Serological response to vaccination in post-acute sequelae of COVID (Joung et al, 2023)


Individuals with post-acute sequelae of COVID (PASC) may have a persistence in immune activation that differentiates them from individuals who have recovered from COVID without clinical sequelae. To investigate how humoral immune activation may vary in this regard, we compared patterns of vaccine-provoked serological response in patients with PASC compared to individuals recovered from prior COVID without PASC.

We prospectively studied 245 adults clinically diagnosed with PASC and 86 adults successfully recovered from prior COVID. All participants had measures of humoral immunity to SARS-CoV-2 assayed before or after receiving their first-ever administration of COVID vaccination (either single-dose or two-dose regimen), including anti-spike (IgG-S and IgM-S) and anti-nucleocapsid (IgG-N) antibodies as well as IgG-S angiotensin-converting enzyme 2 (ACE2) binding levels.
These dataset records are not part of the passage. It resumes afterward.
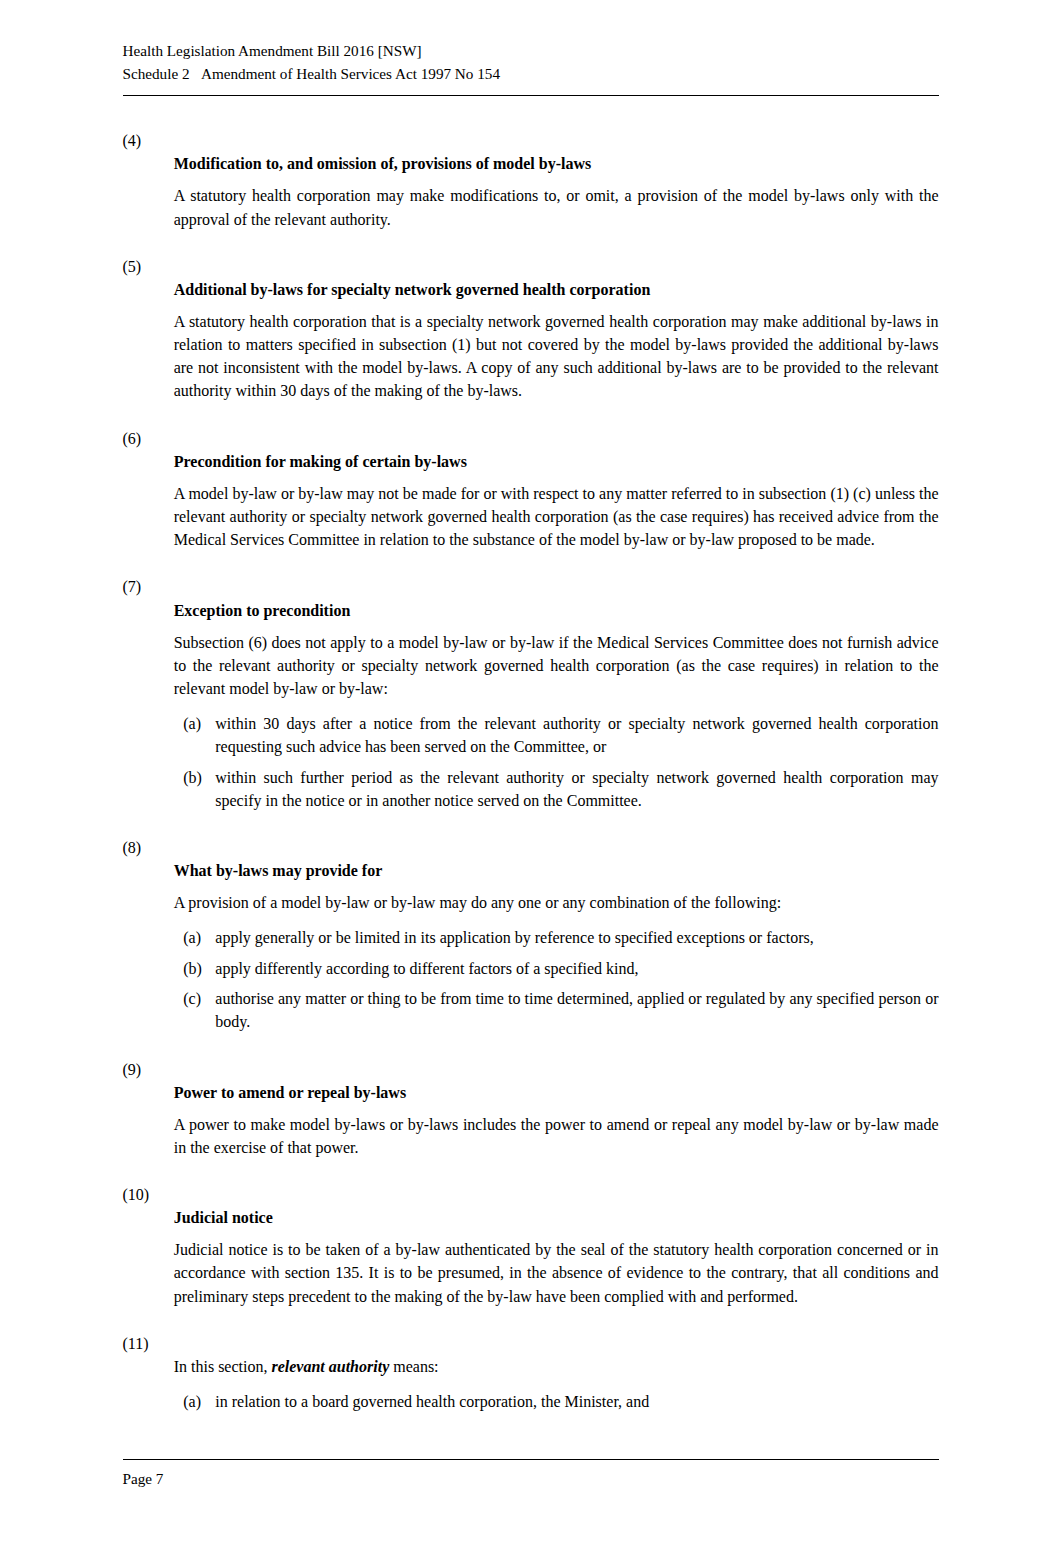Health Legislation Amendment Bill 2016 [NSW]
Schedule 2 Amendment of Health Services Act 1997 No 154
(4)
Modification to, and omission of, provisions of model by-laws
A statutory health corporation may make modifications to, or omit, a provision of the model by-laws only with the approval of the relevant authority.
(5)
Additional by-laws for specialty network governed health corporation
A statutory health corporation that is a specialty network governed health corporation may make additional by-laws in relation to matters specified in subsection (1) but not covered by the model by-laws provided the additional by-laws are not inconsistent with the model by-laws. A copy of any such additional by-laws are to be provided to the relevant authority within 30 days of the making of the by-laws.
(6)
Precondition for making of certain by-laws
A model by-law or by-law may not be made for or with respect to any matter referred to in subsection (1) (c) unless the relevant authority or specialty network governed health corporation (as the case requires) has received advice from the Medical Services Committee in relation to the substance of the model by-law or by-law proposed to be made.
(7)
Exception to precondition
Subsection (6) does not apply to a model by-law or by-law if the Medical Services Committee does not furnish advice to the relevant authority or specialty network governed health corporation (as the case requires) in relation to the relevant model by-law or by-law:
(a) within 30 days after a notice from the relevant authority or specialty network governed health corporation requesting such advice has been served on the Committee, or
(b) within such further period as the relevant authority or specialty network governed health corporation may specify in the notice or in another notice served on the Committee.
(8)
What by-laws may provide for
A provision of a model by-law or by-law may do any one or any combination of the following:
(a) apply generally or be limited in its application by reference to specified exceptions or factors,
(b) apply differently according to different factors of a specified kind,
(c) authorise any matter or thing to be from time to time determined, applied or regulated by any specified person or body.
(9)
Power to amend or repeal by-laws
A power to make model by-laws or by-laws includes the power to amend or repeal any model by-law or by-law made in the exercise of that power.
(10)
Judicial notice
Judicial notice is to be taken of a by-law authenticated by the seal of the statutory health corporation concerned or in accordance with section 135. It is to be presumed, in the absence of evidence to the contrary, that all conditions and preliminary steps precedent to the making of the by-law have been complied with and performed.
(11)
In this section, relevant authority means:
(a) in relation to a board governed health corporation, the Minister, and
Page 7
We used unadjusted and multivariable-adjusted regression analyses to examine the association of PASC compared to COVID-recovered status with post-vaccination measures of humoral immunity.
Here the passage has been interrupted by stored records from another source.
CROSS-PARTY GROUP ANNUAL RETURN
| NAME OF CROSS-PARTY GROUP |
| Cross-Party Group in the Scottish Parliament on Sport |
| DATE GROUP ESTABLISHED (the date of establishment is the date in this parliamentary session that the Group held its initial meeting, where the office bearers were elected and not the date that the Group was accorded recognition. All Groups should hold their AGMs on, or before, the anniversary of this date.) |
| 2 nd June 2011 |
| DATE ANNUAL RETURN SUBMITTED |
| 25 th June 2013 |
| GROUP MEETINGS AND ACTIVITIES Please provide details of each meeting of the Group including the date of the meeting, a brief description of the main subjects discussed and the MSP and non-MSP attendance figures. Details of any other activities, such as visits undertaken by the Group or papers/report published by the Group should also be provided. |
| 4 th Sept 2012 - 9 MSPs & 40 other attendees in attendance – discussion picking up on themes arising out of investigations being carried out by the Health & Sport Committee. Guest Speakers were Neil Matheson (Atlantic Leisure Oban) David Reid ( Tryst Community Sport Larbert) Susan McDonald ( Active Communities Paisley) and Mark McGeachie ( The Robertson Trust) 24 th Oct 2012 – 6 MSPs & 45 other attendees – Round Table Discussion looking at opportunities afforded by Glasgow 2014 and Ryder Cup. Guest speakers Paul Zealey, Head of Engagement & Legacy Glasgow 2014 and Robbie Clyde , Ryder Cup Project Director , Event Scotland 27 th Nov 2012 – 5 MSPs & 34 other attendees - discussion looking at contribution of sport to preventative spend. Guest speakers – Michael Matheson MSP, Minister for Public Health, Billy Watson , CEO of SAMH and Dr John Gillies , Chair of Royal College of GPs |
Individuals with PASC mounted consistently higher post-vaccination IgG-S antibody levels when compared to COVID-recovered (median log IgG-S 3.98 versus 3.74, P < 0.001), with similar results seen for ACE2 binding levels (median 99.1 versus 98.2, P = 0.044). The post-vaccination IgM-S response in PASC was attenuated but persistently unchanged over time (P = 0.33), compared to in COVID recovery wherein the IgM-S response expectedly decreased over time (P = 0.002). Findings remained consistent when accounting for demographic and clinical variables including indices of index infection severity and comorbidity burden.
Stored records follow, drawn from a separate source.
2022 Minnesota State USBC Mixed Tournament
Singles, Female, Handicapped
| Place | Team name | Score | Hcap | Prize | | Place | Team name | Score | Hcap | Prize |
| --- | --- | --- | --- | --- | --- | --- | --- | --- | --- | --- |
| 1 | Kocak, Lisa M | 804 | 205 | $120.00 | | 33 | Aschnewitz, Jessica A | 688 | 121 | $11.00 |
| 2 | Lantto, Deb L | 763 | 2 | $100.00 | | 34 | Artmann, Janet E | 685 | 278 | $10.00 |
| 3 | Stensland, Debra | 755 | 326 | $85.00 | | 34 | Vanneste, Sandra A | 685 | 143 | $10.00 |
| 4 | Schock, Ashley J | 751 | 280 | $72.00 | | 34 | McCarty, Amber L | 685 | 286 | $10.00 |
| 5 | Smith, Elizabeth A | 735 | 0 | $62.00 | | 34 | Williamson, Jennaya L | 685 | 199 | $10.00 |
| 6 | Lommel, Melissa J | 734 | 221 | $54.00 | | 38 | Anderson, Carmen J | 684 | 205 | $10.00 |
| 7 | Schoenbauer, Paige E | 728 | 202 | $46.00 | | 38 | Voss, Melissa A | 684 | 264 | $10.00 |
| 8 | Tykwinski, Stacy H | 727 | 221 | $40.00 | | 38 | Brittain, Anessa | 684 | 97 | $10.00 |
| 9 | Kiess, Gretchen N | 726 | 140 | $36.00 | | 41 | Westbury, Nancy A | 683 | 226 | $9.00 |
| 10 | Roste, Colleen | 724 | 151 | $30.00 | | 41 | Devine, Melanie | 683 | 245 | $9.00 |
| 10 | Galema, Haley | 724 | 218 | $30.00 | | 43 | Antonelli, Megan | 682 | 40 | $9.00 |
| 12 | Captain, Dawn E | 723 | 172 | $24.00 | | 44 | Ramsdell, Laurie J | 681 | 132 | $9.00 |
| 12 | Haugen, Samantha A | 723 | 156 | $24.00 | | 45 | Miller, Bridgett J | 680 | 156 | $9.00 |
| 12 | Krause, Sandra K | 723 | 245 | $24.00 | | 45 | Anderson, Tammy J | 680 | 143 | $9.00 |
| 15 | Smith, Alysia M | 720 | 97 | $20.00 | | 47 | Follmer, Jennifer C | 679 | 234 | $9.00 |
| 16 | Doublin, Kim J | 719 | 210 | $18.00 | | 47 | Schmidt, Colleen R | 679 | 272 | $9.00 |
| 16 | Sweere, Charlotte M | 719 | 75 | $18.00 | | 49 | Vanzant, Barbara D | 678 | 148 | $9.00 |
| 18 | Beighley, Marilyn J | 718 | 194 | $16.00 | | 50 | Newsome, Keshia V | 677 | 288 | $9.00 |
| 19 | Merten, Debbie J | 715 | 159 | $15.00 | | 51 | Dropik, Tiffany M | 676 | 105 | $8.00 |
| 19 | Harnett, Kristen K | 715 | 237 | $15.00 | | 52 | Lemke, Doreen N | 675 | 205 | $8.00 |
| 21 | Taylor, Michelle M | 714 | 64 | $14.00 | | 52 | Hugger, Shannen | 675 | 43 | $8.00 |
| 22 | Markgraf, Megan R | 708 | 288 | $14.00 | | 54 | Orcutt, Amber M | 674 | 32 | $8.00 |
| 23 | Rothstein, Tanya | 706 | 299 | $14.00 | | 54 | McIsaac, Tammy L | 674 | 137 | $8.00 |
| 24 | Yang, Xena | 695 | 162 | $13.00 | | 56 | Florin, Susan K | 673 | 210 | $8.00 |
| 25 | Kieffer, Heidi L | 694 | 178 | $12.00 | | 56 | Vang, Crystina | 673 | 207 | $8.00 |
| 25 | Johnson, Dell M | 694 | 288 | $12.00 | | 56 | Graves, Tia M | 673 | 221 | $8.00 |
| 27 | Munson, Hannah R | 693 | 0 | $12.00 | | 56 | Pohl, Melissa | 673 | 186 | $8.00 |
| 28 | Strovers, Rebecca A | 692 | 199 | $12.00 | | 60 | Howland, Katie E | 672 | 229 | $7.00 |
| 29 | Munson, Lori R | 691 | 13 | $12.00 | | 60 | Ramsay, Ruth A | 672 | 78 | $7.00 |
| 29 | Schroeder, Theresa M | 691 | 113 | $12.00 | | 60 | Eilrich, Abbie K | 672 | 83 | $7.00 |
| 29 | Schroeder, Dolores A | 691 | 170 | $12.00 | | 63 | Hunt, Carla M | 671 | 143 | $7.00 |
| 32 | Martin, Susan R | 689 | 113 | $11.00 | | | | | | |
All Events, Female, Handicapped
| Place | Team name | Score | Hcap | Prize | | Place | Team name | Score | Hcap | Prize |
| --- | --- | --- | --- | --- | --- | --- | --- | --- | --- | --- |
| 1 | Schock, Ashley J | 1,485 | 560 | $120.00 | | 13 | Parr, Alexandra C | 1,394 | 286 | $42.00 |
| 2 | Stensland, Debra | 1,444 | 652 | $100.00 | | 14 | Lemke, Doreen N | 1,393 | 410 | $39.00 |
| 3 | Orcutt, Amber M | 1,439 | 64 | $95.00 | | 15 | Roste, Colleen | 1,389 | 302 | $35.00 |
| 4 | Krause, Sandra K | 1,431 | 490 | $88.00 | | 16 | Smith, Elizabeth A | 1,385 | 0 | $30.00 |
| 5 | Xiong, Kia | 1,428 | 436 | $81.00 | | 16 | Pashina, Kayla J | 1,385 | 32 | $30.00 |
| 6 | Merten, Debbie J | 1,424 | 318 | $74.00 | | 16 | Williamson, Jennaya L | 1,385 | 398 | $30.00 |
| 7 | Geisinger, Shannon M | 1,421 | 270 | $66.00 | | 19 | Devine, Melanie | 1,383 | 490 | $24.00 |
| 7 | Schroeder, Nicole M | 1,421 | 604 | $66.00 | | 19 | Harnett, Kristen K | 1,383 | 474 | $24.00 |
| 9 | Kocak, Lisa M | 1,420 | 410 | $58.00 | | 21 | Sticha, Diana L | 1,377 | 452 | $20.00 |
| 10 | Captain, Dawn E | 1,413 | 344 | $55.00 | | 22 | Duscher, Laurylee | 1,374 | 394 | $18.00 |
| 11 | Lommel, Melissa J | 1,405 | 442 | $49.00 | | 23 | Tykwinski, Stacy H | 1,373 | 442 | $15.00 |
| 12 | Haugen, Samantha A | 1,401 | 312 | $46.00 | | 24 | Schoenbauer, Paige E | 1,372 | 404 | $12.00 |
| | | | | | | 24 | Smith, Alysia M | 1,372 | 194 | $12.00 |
We found evidence of aberrant immune response distinguishing PASC from recovered COVID. This aberrancy is marked by excess IgG-S activation and ACE2 binding along with findings consistent with a delayed or dysfunctional immunoglobulin class switching, all of which is unmasked by vaccine provocation. These results suggest that measures of aberrant immune response may offer promise as tools for diagnosing and distinguishing PASC from non-PASC phenotypes, in addition to serving as potential targets for intervention.
I think Prusty/Naviaux also found a hyper immune response a few years ago, and Ian Lipkin as well in unpublished results presented in a youtube vid.

If persistent virus is the cause of mecfs its odd that women are far more affected than men when women are supposed to have stronger immune systems than men. At least thats a common reason used to explain why women have more autoimmune disease than men.

Excessive immune response would make sense though.